Stored records:
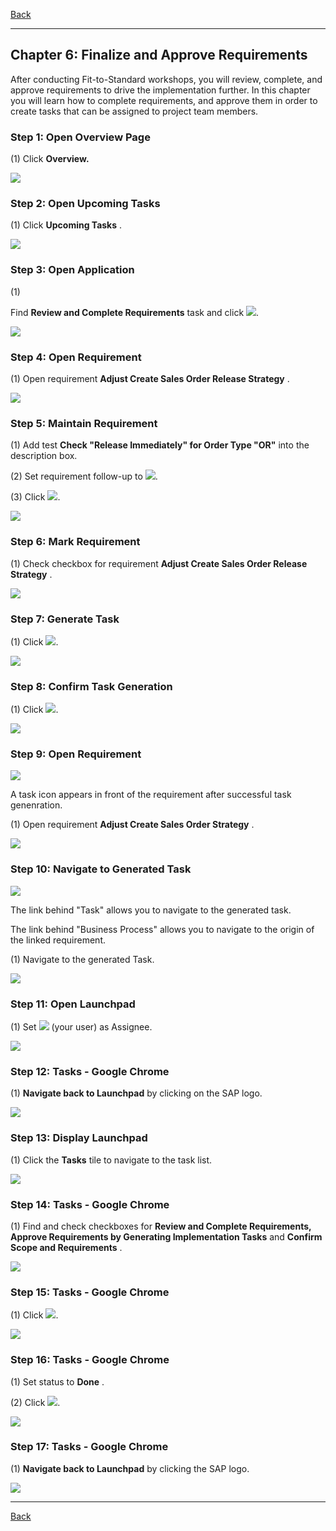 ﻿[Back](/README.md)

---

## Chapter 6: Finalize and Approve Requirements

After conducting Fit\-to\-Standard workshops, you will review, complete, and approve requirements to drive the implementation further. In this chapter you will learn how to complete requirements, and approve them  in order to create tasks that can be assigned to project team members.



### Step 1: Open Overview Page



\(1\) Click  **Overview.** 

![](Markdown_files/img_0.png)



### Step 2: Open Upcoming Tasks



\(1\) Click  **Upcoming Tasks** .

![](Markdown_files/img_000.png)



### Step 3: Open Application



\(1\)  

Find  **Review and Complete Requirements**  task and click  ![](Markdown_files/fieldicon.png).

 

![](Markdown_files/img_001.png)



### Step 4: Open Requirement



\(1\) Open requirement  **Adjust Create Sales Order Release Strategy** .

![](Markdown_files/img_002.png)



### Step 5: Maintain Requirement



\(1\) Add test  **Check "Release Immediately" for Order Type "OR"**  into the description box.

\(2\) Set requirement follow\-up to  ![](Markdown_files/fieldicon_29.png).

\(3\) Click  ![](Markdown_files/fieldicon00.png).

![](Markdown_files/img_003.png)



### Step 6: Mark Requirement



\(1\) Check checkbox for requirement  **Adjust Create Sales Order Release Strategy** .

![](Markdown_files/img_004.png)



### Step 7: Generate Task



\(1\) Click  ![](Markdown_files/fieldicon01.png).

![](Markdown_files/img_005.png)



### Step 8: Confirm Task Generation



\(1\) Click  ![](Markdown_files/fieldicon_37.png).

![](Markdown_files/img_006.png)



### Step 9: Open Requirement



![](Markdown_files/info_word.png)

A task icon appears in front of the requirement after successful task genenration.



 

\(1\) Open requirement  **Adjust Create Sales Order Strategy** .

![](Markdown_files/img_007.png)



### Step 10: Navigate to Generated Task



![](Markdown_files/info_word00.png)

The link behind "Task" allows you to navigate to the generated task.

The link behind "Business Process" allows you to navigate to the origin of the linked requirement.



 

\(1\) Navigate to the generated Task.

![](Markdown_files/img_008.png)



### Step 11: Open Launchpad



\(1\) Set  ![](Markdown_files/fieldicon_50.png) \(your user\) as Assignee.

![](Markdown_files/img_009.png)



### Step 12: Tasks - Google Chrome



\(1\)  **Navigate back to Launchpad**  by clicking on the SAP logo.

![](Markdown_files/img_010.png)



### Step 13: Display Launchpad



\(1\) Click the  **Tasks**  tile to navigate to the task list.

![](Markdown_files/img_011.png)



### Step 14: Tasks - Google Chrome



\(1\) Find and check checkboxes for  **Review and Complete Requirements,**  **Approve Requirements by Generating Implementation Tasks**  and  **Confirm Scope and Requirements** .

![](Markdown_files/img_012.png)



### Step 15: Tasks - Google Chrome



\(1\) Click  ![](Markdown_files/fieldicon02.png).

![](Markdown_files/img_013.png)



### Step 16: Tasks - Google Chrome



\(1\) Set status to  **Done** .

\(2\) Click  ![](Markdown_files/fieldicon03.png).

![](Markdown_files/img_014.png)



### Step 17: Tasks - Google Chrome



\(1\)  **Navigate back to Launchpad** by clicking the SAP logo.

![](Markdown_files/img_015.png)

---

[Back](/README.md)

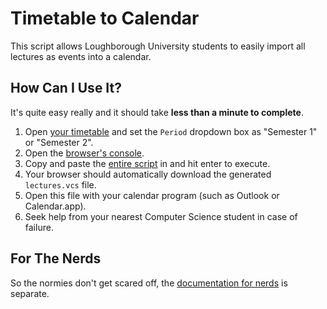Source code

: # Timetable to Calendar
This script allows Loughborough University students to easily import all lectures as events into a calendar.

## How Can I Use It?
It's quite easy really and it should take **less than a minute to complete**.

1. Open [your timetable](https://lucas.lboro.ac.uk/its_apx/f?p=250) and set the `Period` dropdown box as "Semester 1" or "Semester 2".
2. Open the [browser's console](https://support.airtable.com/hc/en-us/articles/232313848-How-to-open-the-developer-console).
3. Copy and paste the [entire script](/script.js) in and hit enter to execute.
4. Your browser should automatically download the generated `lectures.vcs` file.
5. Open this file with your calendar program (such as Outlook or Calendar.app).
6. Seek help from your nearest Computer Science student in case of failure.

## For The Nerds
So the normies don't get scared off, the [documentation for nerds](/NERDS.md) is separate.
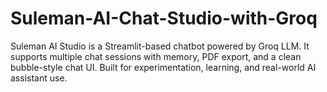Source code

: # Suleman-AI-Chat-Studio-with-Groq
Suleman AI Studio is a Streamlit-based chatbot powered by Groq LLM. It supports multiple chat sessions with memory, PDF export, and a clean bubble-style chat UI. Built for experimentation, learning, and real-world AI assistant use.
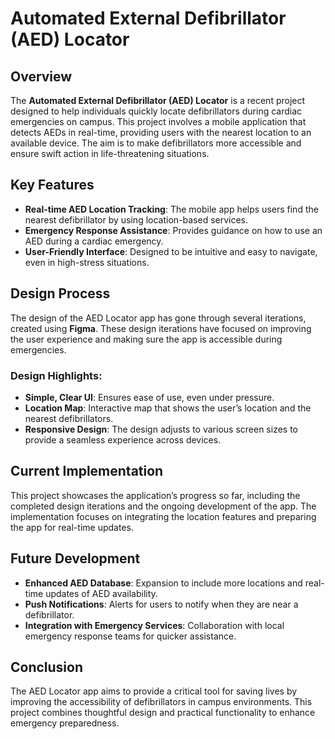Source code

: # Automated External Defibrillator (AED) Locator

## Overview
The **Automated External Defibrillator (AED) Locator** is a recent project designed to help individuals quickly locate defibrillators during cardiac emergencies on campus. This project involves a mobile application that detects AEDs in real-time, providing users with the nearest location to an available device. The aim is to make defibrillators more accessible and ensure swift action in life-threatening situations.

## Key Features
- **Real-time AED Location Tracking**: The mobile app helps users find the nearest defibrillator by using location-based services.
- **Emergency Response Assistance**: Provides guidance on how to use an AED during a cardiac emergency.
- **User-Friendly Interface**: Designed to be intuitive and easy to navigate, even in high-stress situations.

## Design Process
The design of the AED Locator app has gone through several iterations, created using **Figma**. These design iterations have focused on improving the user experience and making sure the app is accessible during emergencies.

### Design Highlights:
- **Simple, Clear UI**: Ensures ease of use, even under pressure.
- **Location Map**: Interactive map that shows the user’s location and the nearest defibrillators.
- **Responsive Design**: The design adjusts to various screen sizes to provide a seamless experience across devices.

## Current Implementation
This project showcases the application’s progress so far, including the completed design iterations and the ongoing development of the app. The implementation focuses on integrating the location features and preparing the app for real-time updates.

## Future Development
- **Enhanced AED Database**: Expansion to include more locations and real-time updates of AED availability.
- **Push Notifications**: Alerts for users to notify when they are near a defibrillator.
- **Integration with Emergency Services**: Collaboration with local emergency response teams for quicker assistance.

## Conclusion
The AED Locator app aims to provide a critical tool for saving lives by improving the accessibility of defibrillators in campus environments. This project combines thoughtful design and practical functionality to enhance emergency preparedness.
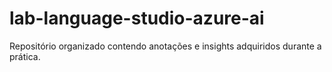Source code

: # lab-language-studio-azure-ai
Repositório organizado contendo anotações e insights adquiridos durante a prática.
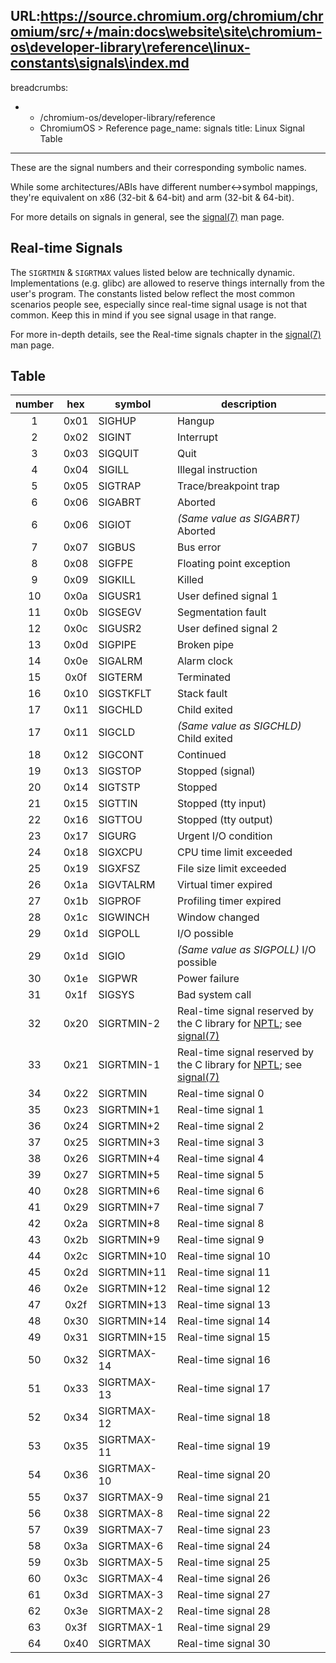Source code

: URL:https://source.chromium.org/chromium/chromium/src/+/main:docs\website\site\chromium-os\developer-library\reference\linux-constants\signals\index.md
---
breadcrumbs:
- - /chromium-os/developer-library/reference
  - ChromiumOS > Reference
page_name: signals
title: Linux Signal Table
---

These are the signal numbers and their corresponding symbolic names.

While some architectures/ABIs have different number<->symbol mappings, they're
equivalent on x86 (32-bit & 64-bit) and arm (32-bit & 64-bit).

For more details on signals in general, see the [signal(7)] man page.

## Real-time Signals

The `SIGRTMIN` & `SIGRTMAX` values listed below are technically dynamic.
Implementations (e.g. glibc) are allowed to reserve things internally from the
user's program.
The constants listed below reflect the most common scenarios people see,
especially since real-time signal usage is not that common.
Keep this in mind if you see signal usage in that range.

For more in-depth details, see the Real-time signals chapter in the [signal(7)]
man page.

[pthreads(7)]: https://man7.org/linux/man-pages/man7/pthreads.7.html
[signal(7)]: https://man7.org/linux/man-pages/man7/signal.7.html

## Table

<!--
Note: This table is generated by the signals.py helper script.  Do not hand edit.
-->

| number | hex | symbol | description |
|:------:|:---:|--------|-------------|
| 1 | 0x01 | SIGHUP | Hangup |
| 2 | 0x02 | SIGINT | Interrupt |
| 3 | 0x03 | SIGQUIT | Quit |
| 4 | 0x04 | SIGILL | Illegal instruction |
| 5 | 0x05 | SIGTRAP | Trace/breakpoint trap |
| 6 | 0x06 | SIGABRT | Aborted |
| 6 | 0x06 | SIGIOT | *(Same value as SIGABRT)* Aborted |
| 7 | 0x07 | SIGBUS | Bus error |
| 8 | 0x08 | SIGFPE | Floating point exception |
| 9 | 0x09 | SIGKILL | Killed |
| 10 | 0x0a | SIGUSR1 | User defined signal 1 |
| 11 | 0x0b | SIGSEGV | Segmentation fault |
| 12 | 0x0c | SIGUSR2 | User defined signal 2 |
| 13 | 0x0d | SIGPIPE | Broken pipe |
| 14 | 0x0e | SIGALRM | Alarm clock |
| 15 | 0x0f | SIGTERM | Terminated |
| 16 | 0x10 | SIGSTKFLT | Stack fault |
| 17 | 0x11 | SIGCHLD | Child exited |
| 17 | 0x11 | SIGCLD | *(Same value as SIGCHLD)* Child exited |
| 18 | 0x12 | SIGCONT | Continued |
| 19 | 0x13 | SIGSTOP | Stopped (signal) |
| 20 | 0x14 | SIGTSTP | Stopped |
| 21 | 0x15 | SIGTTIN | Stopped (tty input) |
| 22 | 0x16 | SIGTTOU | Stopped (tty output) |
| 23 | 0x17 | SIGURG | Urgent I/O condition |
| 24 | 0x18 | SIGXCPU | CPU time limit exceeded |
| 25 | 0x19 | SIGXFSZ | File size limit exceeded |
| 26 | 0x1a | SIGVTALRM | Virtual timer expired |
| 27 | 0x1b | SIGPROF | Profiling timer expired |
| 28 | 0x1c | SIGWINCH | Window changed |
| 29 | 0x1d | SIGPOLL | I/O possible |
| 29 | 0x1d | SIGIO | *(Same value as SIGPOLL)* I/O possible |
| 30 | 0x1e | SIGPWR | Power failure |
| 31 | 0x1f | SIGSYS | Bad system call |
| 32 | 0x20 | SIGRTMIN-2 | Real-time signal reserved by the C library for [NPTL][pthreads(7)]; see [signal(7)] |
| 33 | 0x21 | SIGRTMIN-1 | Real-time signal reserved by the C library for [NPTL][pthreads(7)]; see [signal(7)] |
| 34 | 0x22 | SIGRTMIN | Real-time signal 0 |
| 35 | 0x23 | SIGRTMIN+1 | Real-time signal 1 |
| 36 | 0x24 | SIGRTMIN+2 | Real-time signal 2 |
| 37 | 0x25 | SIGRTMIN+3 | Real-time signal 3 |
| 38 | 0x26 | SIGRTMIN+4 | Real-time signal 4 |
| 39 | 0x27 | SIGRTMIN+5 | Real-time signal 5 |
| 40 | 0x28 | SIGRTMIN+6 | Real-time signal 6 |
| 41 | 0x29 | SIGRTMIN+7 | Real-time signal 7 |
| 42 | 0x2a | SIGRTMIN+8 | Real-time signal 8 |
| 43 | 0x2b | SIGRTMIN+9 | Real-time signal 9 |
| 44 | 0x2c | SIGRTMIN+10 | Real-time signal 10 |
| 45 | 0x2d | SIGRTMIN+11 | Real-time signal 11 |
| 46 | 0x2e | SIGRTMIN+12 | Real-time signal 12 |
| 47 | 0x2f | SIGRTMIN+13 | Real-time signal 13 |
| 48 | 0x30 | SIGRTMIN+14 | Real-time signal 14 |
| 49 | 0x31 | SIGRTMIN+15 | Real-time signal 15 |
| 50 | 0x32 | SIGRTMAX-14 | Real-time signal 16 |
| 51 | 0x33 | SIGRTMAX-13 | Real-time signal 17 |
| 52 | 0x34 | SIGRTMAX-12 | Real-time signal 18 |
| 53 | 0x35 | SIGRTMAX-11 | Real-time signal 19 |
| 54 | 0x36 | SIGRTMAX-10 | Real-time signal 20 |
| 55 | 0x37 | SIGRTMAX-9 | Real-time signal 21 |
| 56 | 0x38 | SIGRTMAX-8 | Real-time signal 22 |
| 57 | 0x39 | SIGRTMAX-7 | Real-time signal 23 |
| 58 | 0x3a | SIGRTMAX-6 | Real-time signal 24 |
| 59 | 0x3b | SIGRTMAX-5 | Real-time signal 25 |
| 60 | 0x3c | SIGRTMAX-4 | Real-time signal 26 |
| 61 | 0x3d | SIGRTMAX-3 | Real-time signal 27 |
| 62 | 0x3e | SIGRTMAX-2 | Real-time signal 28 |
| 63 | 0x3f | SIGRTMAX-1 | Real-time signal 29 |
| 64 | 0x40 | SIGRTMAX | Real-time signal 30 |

ACTIVITY:
Your answer should be a single number: how many lines in the data above include "failure"?

EXPECTED ANSWER:
2